Der Autobauer selbst hält die Sache für nicht so eindeutig: “Die Funktionen sind Teil eines komplexen Abgasreinigungssystems, das eine robuste Abgasreinigung bei unterschiedlichen Fahrbedingungen und über die Nutzungsdauer eines Fahrzeugs sicherstellen soll“, hieß es in einer Stellungnahme, mit der Daimler den Behörden am Donnerstag noch zuvorkam. Um den Abgas-Testzyklus NEFZ zu bestehen, seien die fraglichen Programmierungen nicht erforderlich.

Die Auffassung des KBA, dass die spezifische Programmierung von zwei Funktionen in der Motorsteuerung nicht den geltenden Vorschriften entspreche, werde man zur Not auch vor Gericht klären lassen.

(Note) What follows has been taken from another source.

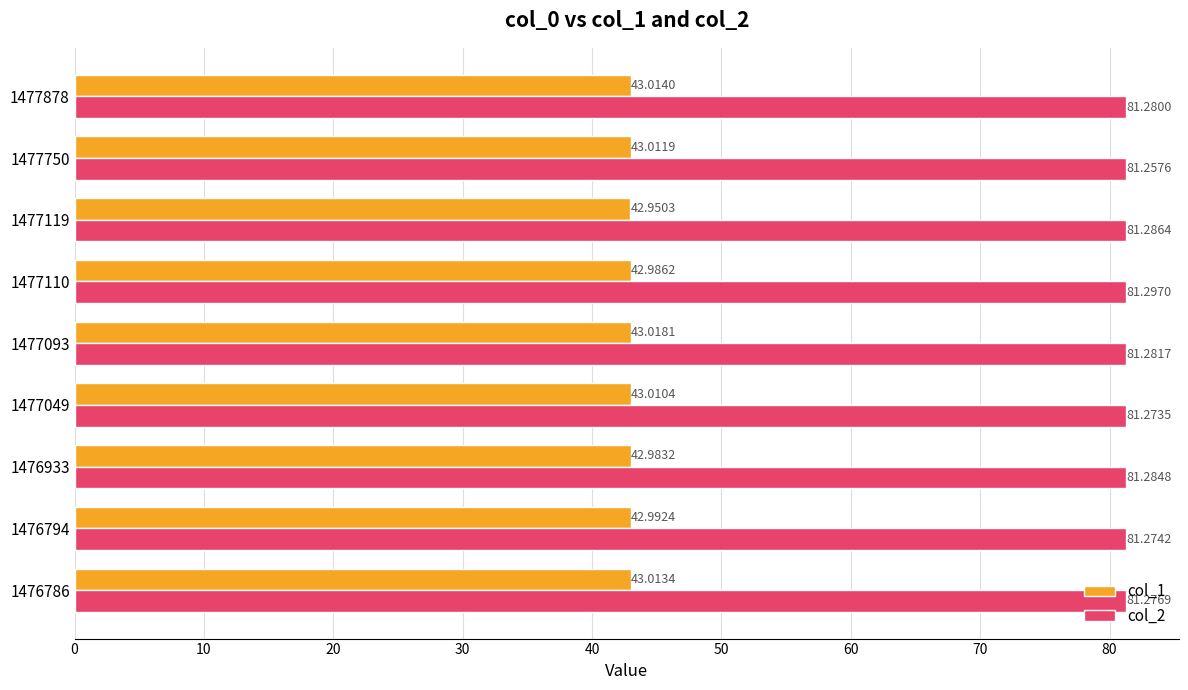

What is the difference between the highest and lowest values at 1477750?

38.2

Daimler-Vorstandschef Zetsche hatte schon kurz nach Bekanntwerden des Abgasskandals bei Volkswagen betont, dass es in seinem Hause keine illegalen Abgas-Manipulationen gebe. “Wir halten uns grundsätzlich an die gesetzlichen Vorgaben und haben keinerlei Manipulationen an unseren Fahrzeugen vorgenommen“, hatte er im September 2015 der „Frankfurter Allgemeinen Sonntagszeitung“ gesagt. Und auch später hatte Daimler stets betont, dass man sich mit allen rechtlichen Mitteln gegen den Vorwurf illegaler Abschalteinrichtungen wehren werde.

Die fraglichen Programmierungen in der Motorsteuerung will Daimler nun korrigieren, sobald das KBA die dafür notwendigen Software-Updates freigegeben hat. Der Vito gehöre ohnehin zu den europaweit rund drei Millionen Diesel-Fahrzeugen von Mercedes-Benz, die Daimler seit vergangenem Sommer per Software-Update nachbessern lässt, betonte der Autobauer.

Wie auch andere Hersteller hatte sich Daimler damals mit dem KBA darauf geeinigt, bestimmte Fahrzeuge freiwillig zurückzurufen, um die Technik anzupassen und den Ausstoß schädlicher Stickoxide zu reduzieren. Betroffen waren zunächst 270 000 Fahrzeuge, die Zahl wurde dann später auf gut drei Millionen aufgestockt.

Der Rückenwind durch die niedrigeren Zölle in China ist damit verpufft. Jetzt bekommt Daimler Gegenwind von den Aktionären. Nachdem der Spiegel-Bericht die Runde macht, rutscht die Daimler-Aktie ans DAX-Ende und ist in den Mittagsstunden neben E.ON der einzige Wert mit roten Vorzeichen.